HOUSTON — Not to go all “TMZ” here, but esteemed colleague Tim Tucker and I were escorted to our seats at Vic & Anthony’s last night, and who should I spy with my little eye at the next table but …
Dan Quinn. And assorted Falcons staffers.
The last thing coaches want on a night out is to see journalists. They’ve seen too much of us already, and they’re about to see a whole lot more. (Four consecutive days of media opportunities — that’s overkill for us, too.) But you can’t really ignore someone you know, either, especially when that someone is at the next table. So I said hi to DQ and got on with the business of gorging myself. (Apologies in advance to our accounting department. I didn’t order from the $1 Menu.)

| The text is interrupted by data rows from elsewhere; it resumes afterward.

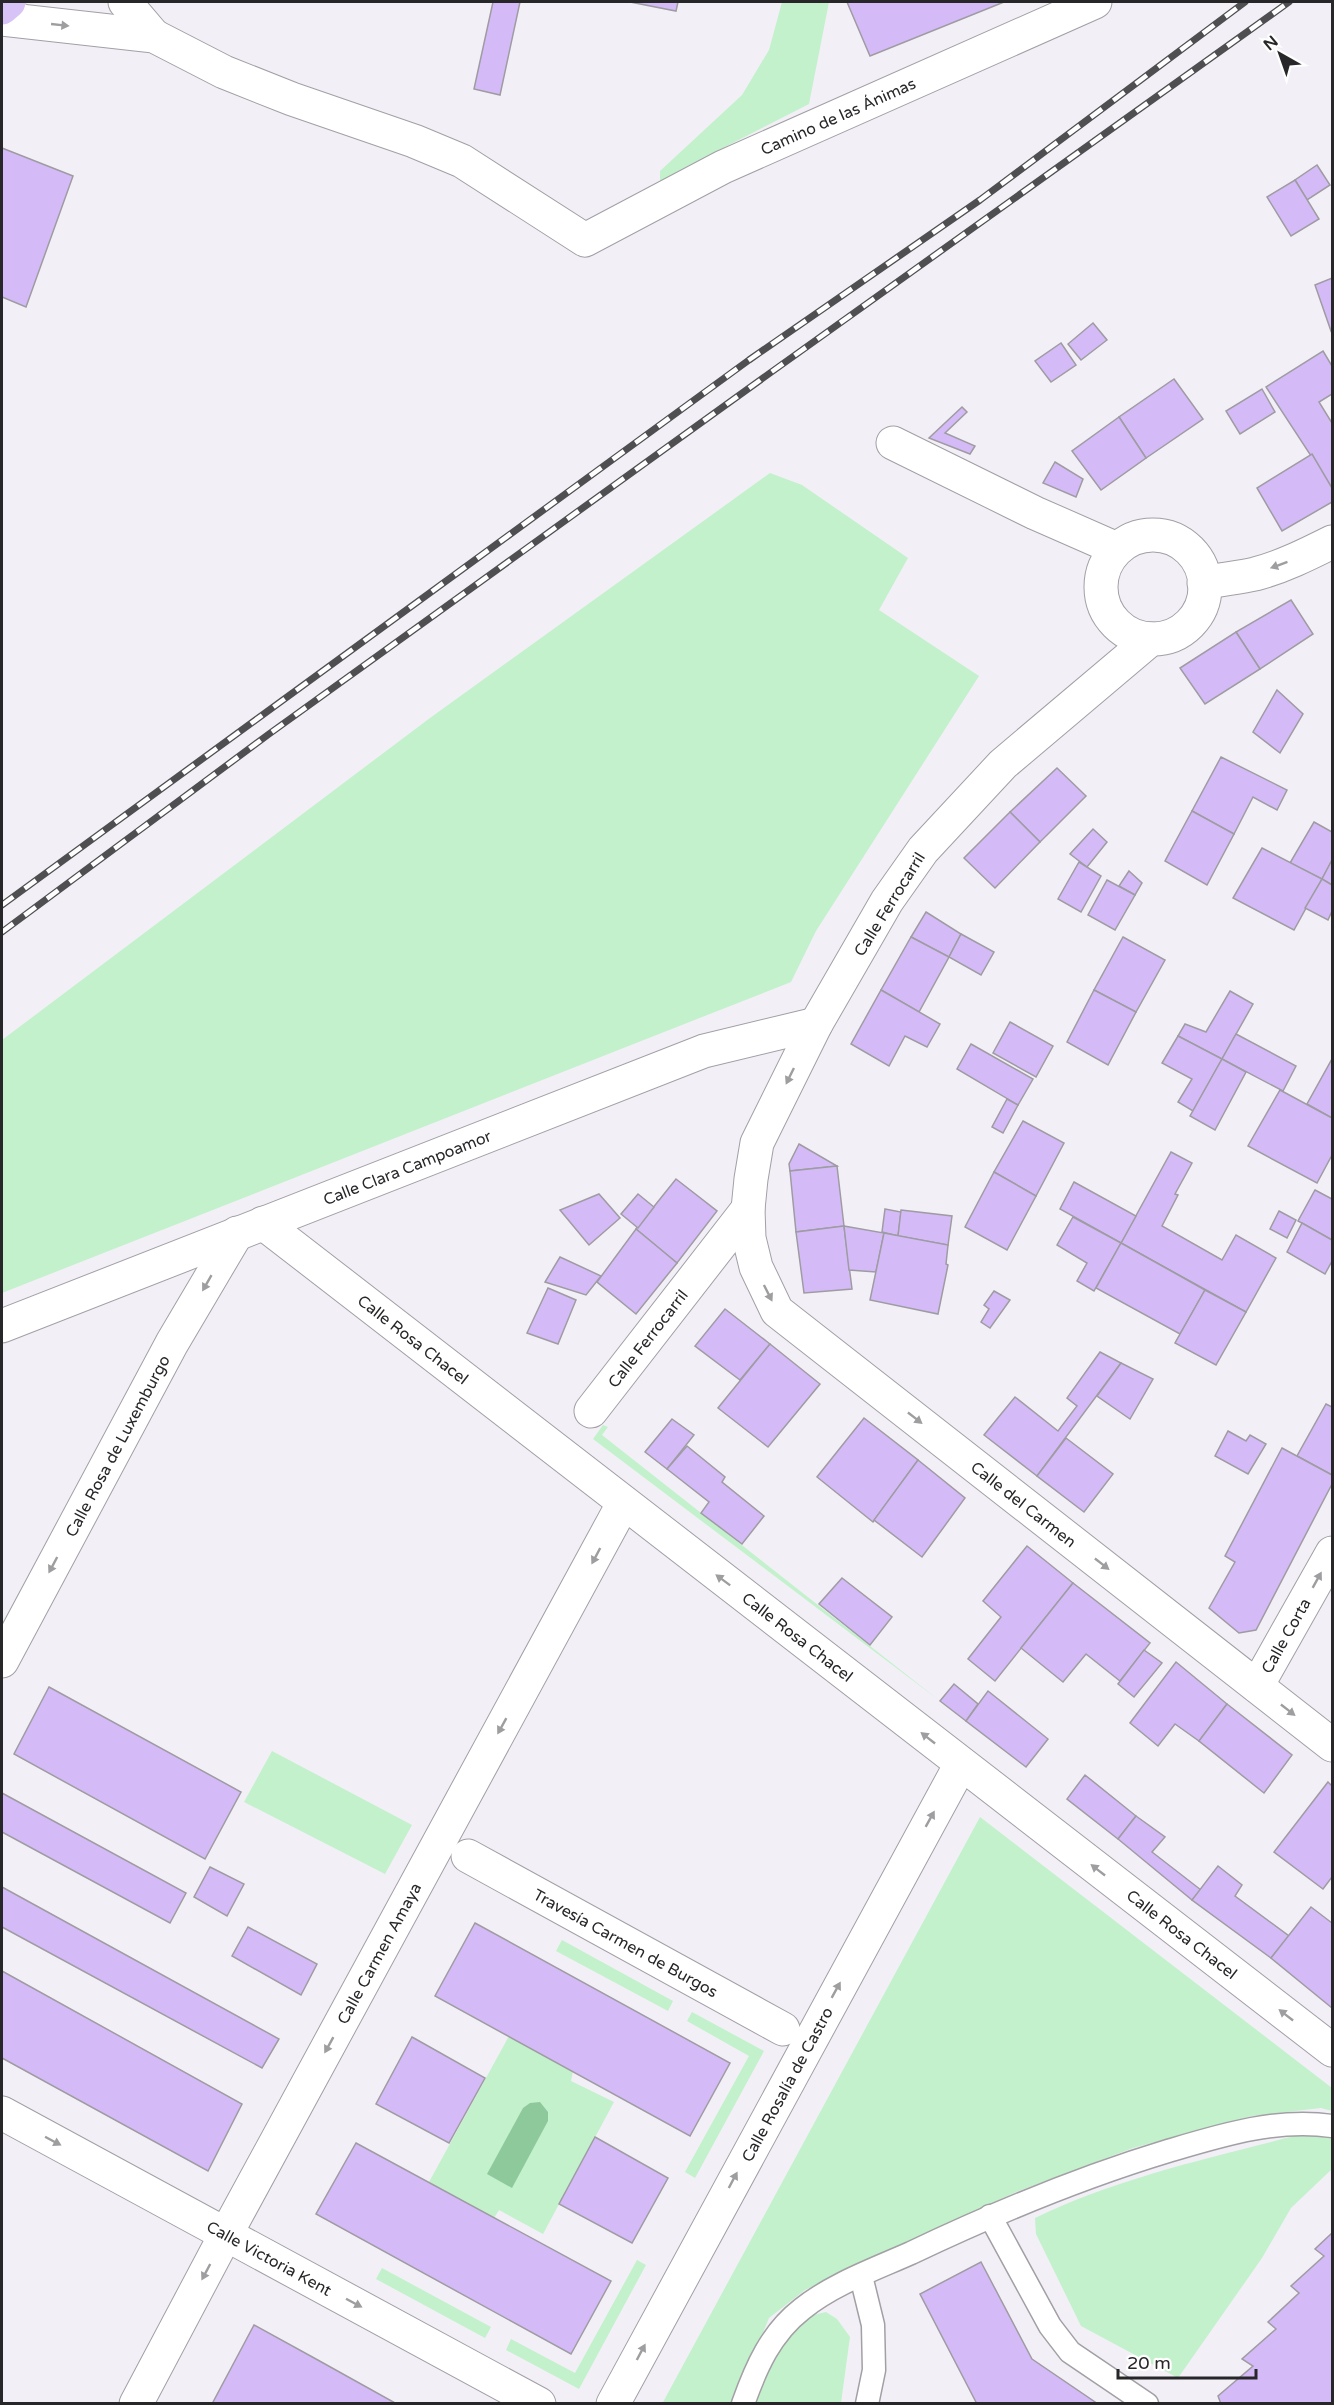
<svg xmlns="http://www.w3.org/2000/svg" width="1334" height="2405" viewBox="0 0 1334 2405" font-family="'Varela Round',sans-serif">
  <style>
    .green { fill: #c2f1cc }
    .water { fill: #8ec99c }
    .building { fill: #d4bbf8; stroke: #9e9ca2; stroke-width: 1.5 }
    .lines { fill: none; stroke-linecap: round; stroke-linejoin: round }
    .service-casing { stroke: #a29fa5; stroke-width: 25 }
    .pedestrian-casing { stroke: #a29fa5; stroke-width: 35 }
    .minor-casing { stroke: #a29fa5; stroke-width: 35 }
    .trunk-casing { stroke: #cfcfd0; stroke-width: 35 }
    .service { stroke: #fff; stroke-width: 22 }
    .pedestrian { stroke: #fff; stroke-width: 33 }
    .minor { stroke: #fff; stroke-width: 33 }
    .trunk { stroke: #d8c3f6; stroke-width: 33 }
    .rail-casing { stroke: #4f4e51; stroke-width: 7 }
    .rail { stroke: #fefefe; stroke-width: 4.5; stroke-dasharray: 14; stroke-linecap: butt }
    .oneway { fill: #9e9d9f }
    .labels { text-anchor: middle; stroke-width: 4.5; stroke-linejoin: round; paint-order: stroke }
    .street-label { font-size: 16px; fill: #272629; stroke: #fefefe }
  </style>
  <rect width="100%" height="100%" fill="#f2f0f6"/>
  <g class="green">
    <polygon points="782,2 829,2 809,104 680,170 660,183 660,171 742,95 769,50"/>
    <polygon points="770,473 802,485 908,558 879,610 979,676 816,931 791,982 2,1293 2,1040 430,718"/>
    <polygon points="603,1425 608,1427 602,1435 940,1701 593,1439"/>
    <polygon points="272,1751 412,1825 385,1874 244,1802"/>
    <polygon points="980,1817 1332,2088 1332,2111 1321,2108 1252,2116 1133,2148 1016,2192 805,2290 769,2318 734,2403 662,2404"/>
    <polygon points="562,1940 673,2001 668,2011 556,1951"/>
    <polygon points="692,2012 764,2051 695,2178 685,2172 749,2056 687,2021"/>
    <polygon points="509,2036 573,2071 571,2081 614,2102 543,2234 499,2210 494,2218 429,2182"/>
    <path d="M 1298,2135 L 1332,2137 L 1332,2169 L 1291,2208 L 1262,2258 L 1178,2378 L 1081,2326 L 1036,2234 L 1035,2218 C 1117,2178 1210,2158 1298,2135 Z"/>
    <polygon points="637,2260 646,2265 579,2389 506,2350 511,2339 575,2373"/>
    <polygon points="382,2268 491,2327 485,2338 376,2279"/>
    <polygon points="826,2312 837,2319 850,2337 841,2403 756,2404 765,2377 784,2344 809,2316"/>
  </g>
  <polygon class="water" points="540,2102 548,2112 548,2121 512,2188 487,2174 523,2108 530,2103"/>
  <g class="building">
    <polygon points="493,2 520,2 500,95 474,89"/>
    <polygon points="630,2 678,2 676,11"/>
    <polygon points="847,2 1004,2 870,56"/>
    <polygon points="2,148 73,176 26,307 2,297"/>
    <polygon points="1317,165 1330,185 1307,200 1295,180"/>
    <polygon points="1295,180 1319,219 1291,236 1267,197"/>
    <polygon points="1332,278 1332,330 1331,331 1315,285"/>
    <polygon points="1093,323 1107,340 1081,360 1068,344"/>
    <polygon points="1061,343 1076,365 1051,382 1035,361"/>
    <polygon points="1323,351 1332,366 1332,394 1319,402 1332,423 1332,488 1266,387"/>
    <polygon points="1174,379 1203,419 1146,458 1119,417"/>
    <polygon points="1262,389 1275,412 1240,434 1226,411"/>
    <polygon points="962,407 967,412 945,433 975,446 970,454 929,438"/>
    <polygon points="1119,417 1146,458 1101,490 1072,451"/>
    <polygon points="1312,454 1332,488 1332,502 1282,531 1257,488"/>
    <polygon points="1055,462 1083,479 1076,497 1043,483"/>
    <polygon points="1291,600 1313,634 1260,669 1236,632"/>
    <polygon points="1236,632 1260,669 1205,704 1180,668"/>
    <polygon points="1277,690 1303,714 1280,753 1253,732"/>
    <polygon points="1221,757 1287,790 1277,810 1253,797 1234,834 1192,811"/>
    <polygon points="1057,768 1086,796 1040,842 1010,812"/>
    <polygon points="1192,811 1234,834 1207,885 1165,861"/>
    <polygon points="1010,812 1040,842 995,888 964,858"/>
    <polygon points="1314,822 1332,832 1332,860 1322,879 1290,863"/>
    <polygon points="1093,829 1107,842 1087,867 1070,854"/>
    <polygon points="1262,848 1322,879 1294,930 1233,898"/>
    <polygon points="1332,860 1332,885 1322,879"/>
    <polygon points="1079,862 1101,876 1081,912 1058,899"/>
    <polygon points="1129,871 1142,883 1135,895 1119,886"/>
    <polygon points="1322,879 1332,885 1332,911 1328,920 1305,908"/>
    <polygon points="1107,880 1135,895 1115,930 1088,915"/>
    <polygon points="926,912 961,934 949,957 911,937"/>
    <polygon points="961,934 994,952 981,975 949,957"/>
    <polygon points="911,937 949,957 919,1012 881,990"/>
    <polygon points="1123,937 1165,960 1136,1012 1094,990"/>
    <polygon points="881,990 940,1024 927,1047 905,1036 889,1066 851,1044"/>
    <polygon points="1094,990 1136,1012 1108,1065 1067,1042"/>
    <polygon points="1230,991 1253,1004 1222,1059 1178,1036 1185,1024 1206,1032"/>
    <polygon points="1010,1022 1053,1046 1036,1077 993,1053"/>
    <polygon points="1236,1034 1296,1066 1283,1091 1222,1059"/>
    <polygon points="1178,1036 1222,1059 1193,1111 1178,1102 1192,1079 1162,1063"/>
    <polygon points="971,1044 1033,1079 1018,1105 957,1069"/>
    <polygon points="1222,1059 1246,1072 1215,1130 1190,1116"/>
    <polygon points="1332,1059 1332,1118 1307,1104"/>
    <polygon points="1280,1090 1332,1118 1332,1155 1317,1183 1248,1146"/>
    <polygon points="1007,1099 1018,1105 1003,1133 992,1127"/>
    <polygon points="1023,1121 1064,1143 1036,1196 994,1172"/>
    <polygon points="799,1144 837,1166 790,1171 789,1164"/>
    <polygon points="1171,1152 1192,1163 1175,1194 1178,1195 1162,1226 1222,1260 1236,1235 1276,1258 1246,1312 1121,1243"/>
    <polygon points="837,1166 844,1226 796,1232 790,1171"/>
    <polygon points="994,1172 1036,1196 1007,1250 965,1227"/>
    <polygon points="676,1179 717,1211 677,1263 636,1229"/>
    <polygon points="1074,1182 1136,1216 1121,1243 1060,1209"/>
    <polygon points="1315,1190 1332,1199 1332,1240 1298,1221"/>
    <polygon points="599,1194 620,1218 589,1245 560,1210"/>
    <polygon points="638,1194 654,1207 638,1228 621,1214"/>
    <polygon points="885,1209 901,1212 898,1236 882,1232"/>
    <polygon points="901,1210 952,1216 948,1245 898,1236"/>
    <polygon points="1279,1211 1296,1220 1287,1238 1270,1229"/>
    <polygon points="1073,1217 1121,1243 1094,1291 1077,1281 1087,1263 1057,1245"/>
    <polygon points="1302,1223 1332,1240 1332,1261 1325,1274 1287,1252"/>
    <polygon points="844,1226 852,1289 804,1293 796,1232"/>
    <polygon points="844,1226 884,1233 876,1272 849,1270"/>
    <polygon points="636,1229 677,1263 636,1314 597,1282"/>
    <polygon points="884,1233 948,1245 946,1264 948,1265 938,1314 870,1300"/>
    <polygon points="1121,1243 1205,1290 1180,1334 1096,1288"/>
    <polygon points="560,1257 601,1276 586,1295 545,1282"/>
    <polygon points="548,1288 576,1300 558,1344 527,1333"/>
    <polygon points="1205,1290 1246,1312 1216,1365 1175,1343"/>
    <polygon points="994,1291 1010,1300 990,1328 981,1322 989,1309 984,1305"/>
    <polygon points="725,1309 770,1344 740,1380 695,1346"/>
    <polygon points="770,1344 820,1384 768,1447 718,1408"/>
    <polygon points="1100,1352 1121,1363 1037,1476 984,1435 1015,1397 1058,1431 1077,1406 1067,1398"/>
    <polygon points="1121,1363 1153,1379 1130,1419 1097,1396"/>
    <polygon points="1326,1404 1332,1407 1332,1475 1297,1456"/>
    <polygon points="864,1418 918,1460 873,1522 817,1477"/>
    <polygon points="672,1419 694,1435 667,1469 645,1452"/>
    <polygon points="1228,1431 1246,1441 1250,1435 1266,1444 1248,1474 1215,1456"/>
    <polygon points="1066,1438 1113,1474 1084,1512 1037,1476"/>
    <polygon points="687,1446 725,1477 722,1482 764,1516 742,1544 701,1513 709,1502 667,1469"/>
    <polygon points="1282,1448 1332,1475 1332,1484 1256,1630 1239,1633 1209,1608 1235,1562 1225,1556"/>
    <polygon points="918,1460 965,1498 922,1557 874,1520"/>
    <polygon points="1027,1546 1073,1583 995,1681 968,1659 1001,1617 983,1601"/>
    <polygon points="842,1578 892,1617 870,1645 819,1604"/>
    <polygon points="1073,1583 1150,1643 1120,1681 1086,1654 1063,1682 1021,1648"/>
    <polygon points="1144,1650 1162,1663 1134,1697 1118,1684"/>
    <polygon points="1176,1662 1227,1704 1199,1741 1175,1724 1158,1746 1130,1723"/>
    <polygon points="954,1684 978,1704 966,1721 940,1701"/>
    <polygon points="49,1687 241,1792 205,1859 14,1754"/>
    <polygon points="988,1691 1048,1739 1026,1767 966,1721"/>
    <polygon points="1227,1704 1292,1755 1264,1793 1199,1741"/>
    <polygon points="1085,1775 1136,1816 1118,1839 1067,1799"/>
    <polygon points="1328,1782 1332,1786 1332,1877 1323,1889 1274,1852"/>
    <polygon points="2,1793 186,1893 170,1923 2,1832"/>
    <polygon points="1136,1816 1165,1837 1152,1852 1201,1890 1192,1900 1118,1839"/>
    <polygon points="1218,1866 1242,1885 1235,1896 1289,1936 1271,1958 1192,1900"/>
    <polygon points="210,1867 244,1884 227,1916 194,1897"/>
    <polygon points="2,1887 279,2039 262,2068 2,1927"/>
    <polygon points="1311,1907 1332,1923 1332,2008 1271,1958"/>
    <polygon points="475,1923 730,2063 690,2136 435,1996"/>
    <polygon points="248,1927 317,1964 301,1995 232,1956"/>
    <polygon points="2,1971 242,2104 208,2171 2,2058"/>
    <polygon points="412,2037 485,2078 449,2143 376,2104"/>
    <polygon points="595,2137 668,2178 632,2243 559,2204"/>
    <polygon points="356,2143 611,2281 571,2354 316,2214"/>
    <polygon points="1332,2233 1332,2404 1221,2404 1218,2396 1253,2366 1242,2359 1276,2329 1268,2322 1299,2293 1291,2286 1324,2256 1315,2249"/>
    <polygon points="981,2262 1032,2359 1098,2404 977,2404 920,2294"/>
    <polygon points="254,2325 316,2359 397,2404 212,2404"/>
  </g>
  <g class="lines">
    <defs>
      <g id="service">
        <polyline points="990,2216 1050,2326 1070,2352 1147,2404"/>
        <polyline points="861,2276 873,2325 874,2370 867,2404"/>
        <path d="M 743,2404 C 756,2367 771,2333 802,2309 C 833,2284 875,2269 911,2253 C 995,2213 1079,2178 1168,2151 C 1222,2135 1276,2118 1332,2126"/>
      </g>
      <g id="pedestrian">
        <path id="s1" d="M 468,1856 L 783,2029"/>
      </g>
      <g id="minor">
        <polyline points="125,2 154,36"/>
        <path id="s2" d="M 2,19 L 154,36 L 224,72 L 292,99 L 414,141 L 462,161 L 585,240 L 723,167 L 1095,2"/>
        <polyline points="893,443 1035,513 1117,549"/>
        <circle cx="1153" cy="587" r="52"/>
        <path d="M 1204,583 C 1221,579 1238,578 1255,574 C 1282,567 1308,554 1332,542"/>
        <path id="s3" d="M 1151,639 L 1003,764 L 923,850 L 887,901 L 816,1024 L 757,1143 L 751,1179 L 748,1209 L 749,1238 L 756,1267 L 777,1311 L 1332,1745"/>
        <path id="s4" d="M 263,1223 L 1332,2050"/>
        <path id="s5" d="M 2,1326 L 704,1051 L 816,1024"/>
        <path id="s6" d="M 591,1411 L 748,1209"/>
        <path id="s7" d="M 2,1661 L 172,1343 L 237,1233"/>
        <path id="s8" d="M 1257,1686 L 1332,1553"/>
        <path id="s9" d="M 2,2113 L 539,2404"/>
        <path id="s10" d="M 136,2404 L 226,2234 L 623,1504"/>
        <path id="s11" d="M 613,2404 L 961,1764"/>
      </g>
      <polyline id="trunk" points="2,8 9,2"/>
    </defs>
    <use href="#service" class="service-casing"/>
    <use href="#pedestrian" class="pedestrian-casing"/>
    <use href="#minor" class="minor-casing"/>
    <use href="#trunk" class="trunk-casing"/>
    <use href="#service" class="service"/>
    <use href="#pedestrian" class="pedestrian"/>
    <use href="#minor" class="minor"/>
    <use href="#trunk" class="trunk"/>
    <defs>
      <g id="rail">
        <polyline points="2,905 749,360 980,200 1245,2"/>
        <polyline points="2,932 269,734 770,373 1289,2"/>
      </g>
    </defs>
    <use href="#rail" class="rail-casing"/>
    <use href="#rail" class="rail"/>
  </g>
  <defs><path id="oneway-solid" d="M-6-.8H1V-3.2L6.5 0L1 3.2V.8H-6Z" transform="scale(1.5)"/></defs>
  <g class="oneway">
    <use href="#oneway-solid" transform="translate(60 25) rotate(6)"/>
    <use href="#oneway-solid" transform="translate(1279 565) rotate(160)"/>
    <use href="#oneway-solid" transform="translate(790 1076) rotate(116)"/>
    <use href="#oneway-solid" transform="translate(207 1283) rotate(120)"/>
    <use href="#oneway-solid" transform="translate(768 1293) rotate(63)"/>
    <use href="#oneway-solid" transform="translate(915 1418) rotate(38)"/>
    <use href="#oneway-solid" transform="translate(596 1556) rotate(118)"/>
    <use href="#oneway-solid" transform="translate(1102 1564) rotate(38)"/>
    <use href="#oneway-solid" transform="translate(53 1565) rotate(118)"/>
    <use href="#oneway-solid" transform="translate(723 1580) rotate(-143)"/>
    <use href="#oneway-solid" transform="translate(1317 1580) rotate(-61)"/>
    <use href="#oneway-solid" transform="translate(1288 1710) rotate(38)"/>
    <use href="#oneway-solid" transform="translate(502 1726) rotate(119)"/>
    <use href="#oneway-solid" transform="translate(928 1738) rotate(-142)"/>
    <use href="#oneway-solid" transform="translate(930 1819) rotate(-61)"/>
    <use href="#oneway-solid" transform="translate(1098 1870) rotate(-142)"/>
    <use href="#oneway-solid" transform="translate(836 1990) rotate(-61)"/>
    <use href="#oneway-solid" transform="translate(1286 2015) rotate(-142)"/>
    <use href="#oneway-solid" transform="translate(329 2045) rotate(119)"/>
    <use href="#oneway-solid" transform="translate(53 2141) rotate(28)"/>
    <use href="#oneway-solid" transform="translate(733 2180) rotate(-62)"/>
    <use href="#oneway-solid" transform="translate(206 2272) rotate(118)"/>
    <use href="#oneway-solid" transform="translate(354 2303) rotate(28)"/>
    <use href="#oneway-solid" transform="translate(641 2352) rotate(-62)"/>
  </g>
  <g class="labels">
    <g class="street-label">
      <text dy="6" stroke="none"><textPath href="#s2" startOffset="914">Camino de las Ánimas</textPath></text>
      <text transform="translate(889 904) rotate(-58)" y="6">Calle Ferrocarril</text>
      <text dy="6" stroke="none"><textPath href="#s5" startOffset="435">Calle Clara Campoamor</textPath></text>
      <text dy="6" stroke="none"><textPath href="#s6" startOffset="92">Calle Ferrocarril</textPath></text>
      <text dy="6" stroke="none"><textPath href="#s4" startOffset="190">Calle Rosa Chacel</textPath></text>
      <text dy="6" stroke="none"><textPath href="#s7" startOffset="244">Calle Rosa de Luxemburgo</textPath></text>
      <text dy="6" stroke="none"><textPath href="#s3" startOffset="1136">Calle del Carmen</textPath></text>
      <text dy="6" stroke="none"><textPath href="#s8" startOffset="58">Calle Corta</textPath></text>
      <text dy="6" stroke="none"><textPath href="#s4" startOffset="676">Calle Rosa Chacel</textPath></text>
      <text dy="6" stroke="none"><textPath href="#s4" startOffset="1162">Calle Rosa Chacel</textPath></text>
      <text dy="6" stroke="none"><textPath href="#s1" startOffset="180">Travesía Carmen de Burgos</textPath></text>
      <text dy="6" stroke="none"><textPath href="#s10" startOffset="512">Calle Carmen Amaya</textPath></text>
      <text dy="6" stroke="none"><textPath href="#s11" startOffset="364">Calle Rosalía de Castro</textPath></text>
      <text dy="6" stroke="none"><textPath href="#s9" startOffset="304">Calle Victoria Kent</textPath></text>
    </g>
  </g>
  <rect width="1334" height="2405" fill="none" stroke="#272629" stroke-width="6"/>
  <g transform="translate(1280 54) rotate(320)" stroke="#fefefe" stroke-width="4.5" paint-order="stroke">
  <path d="M0-4.5L10 22L0 15L-10 22Z" fill="#272629"/>
  <text y="-9" font-size="16" font-weight="bold" text-anchor="middle" fill="#272629">N</text>
  </g>
  <path d="M1118 2369v9h138v-9" fill="none" stroke="#272629" stroke-width="3"/>
  <text x="1127" y="2369" font-size="18" fill="#272629" stroke="#fefefe" stroke-width="4.5" paint-order="stroke">20 m</text>
</svg>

After his crew finished, Quinn walked over. It struck me that I almost never see him in civilian clothes, but here he was wearing a dark sports coat and a blue-checked shirt. Maybe that was the reason — Tim noticed this — that nobody approached him during his meal for autographs or selfies. “Do you think that would have been the same if Belichick and his coaches were sitting in this restaurant?” Tim asked.
(Probably not. But Belichick would have had a private room and armed guards and would have forced the waiters to sign confidentiality agreements.)
I mentioned to Quinn that — setting journalistic objectivity aside for a second — this run of his team’s has been neat to watch. He said that Sunday’s sendoff at Atlantic Station had been a moving experience. “I really felt it then,” he said.
Then he was gone, and Tim and I congratulated ourselves on our dining choice. We’d come to the restaurant because it was a five-minute walk and Open Table took our reservation on short notice. Quinn and his merry men had ridden in from the Westin Memorial City, which is 20 minutes away. And it reminded me of another Super Bowl meal at another place bearing an ampersand.
It was 2002 in New Orleans. Esteemed colleague Matt Winkeljohn and I had ducked into Smith & Wollensky on Poydras Street late on a Tuesday. (Might have been Wednesday, come to think of it.) There weren’t many people dining at that hour, but in walked Robert Kraft, who owned/owns the Patriots, who were massive underdogs against the Rams in that Super Bowl. I remember feeling kind of sorry for what I figured was about to happen to his team.
His team won 20-17. I now think of myself as a good-luck charm. If you have a team about to play for the championship and you and I wind up in the same eatery, you’re in for more than a nice meal.